= James Stewart Perry =

American sculptor

Jim Perry is an American sculptor. He received a BA in sculpture from Bard College. He began his sculpture career in the early 1970s in New York City where he exhibited extensively and, in 1975, was included in the Whitney Biennial.

==Career==
He has had solo and two-person exhibits at:
Gremillion & Company Fine Art, Houston, Texas (2011, 2013, 2017)
J. Cacciola Gallery, Bernardsville, New Jersey (2017)
The Center for Contemporary Art, Bedminster, New Jersey (2016)
The Arts Council of Princeton, Princeton, New Jersey (2014)
Morpeth Contemporary, Hopewell, New Jersey (2010)

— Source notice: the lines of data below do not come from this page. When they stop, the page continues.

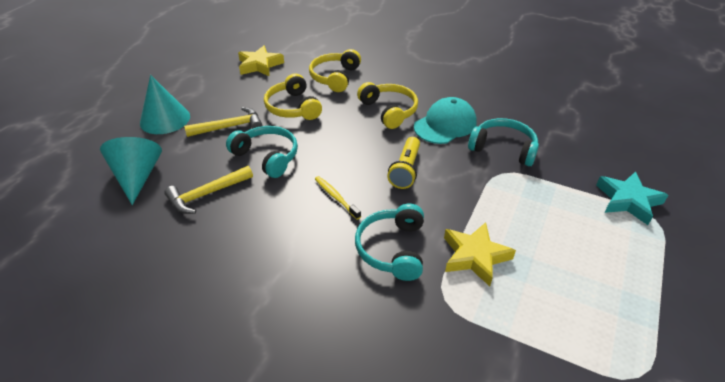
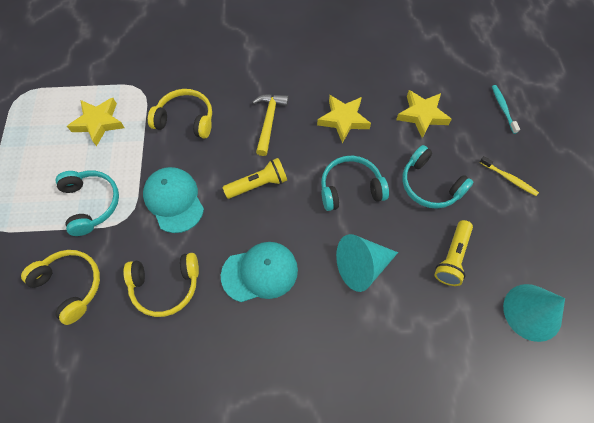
turquoise cap: [414,97,477,144] = 1 -> [143,167,204,233] [221,242,298,302] = 2
turquoise star: [596,172,668,225] = 1 -> none = 0
turquoise toothbrush: none = 0 -> [492,85,520,134] = 1
yellow flashlight: [387,137,420,189] = 1 -> [223,158,287,199] [434,220,473,286] = 2
yellow hammer: [164,166,253,214] [184,107,262,137] = 2 -> [252,94,289,156] = 1
yellow star: [238,46,284,76] [444,222,516,286] = 2 -> [67,98,124,146] [317,95,371,143] [396,90,452,138] = 3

He has also been included in numerous juried and invitational exhibitions including those at the Annmarie Sculpture Garden and Art Center, Dowell, Maryland
Ellarslie City Museum in Trenton, New Jersey
Philips Mill Gallery in New Hope, Pennsylvania
Noyes Museum of Art in Oceanville, New Jersey
Morris Museum in Morristown, New Jersey
Dalet Gallery and the LG Tripp Gallery, both in Philadelphia.

He is represented by Gremillion & Company Fine Art in Houston, Westbrook Modern in Carmel-by-the-Sea, California, Susan Calloway Fine Arts in Washington DC and J.Cacciola Gallery W in Bernardsville, New Jersey.

== History ==
Perry was born on November 20, 1947, in New York City. His parents were Robert Perry, a professor of religion at New York University, and his mother, Mary Stewart Perry, a professional cartoonist and sister of the actor James Stewart. He was raised in Manhattan until his family moved to Erwinna, a small town in Bucks County, Pennsylvania, when he was three. He graduated from Bard College, where he received his BA in sculpture in 1971.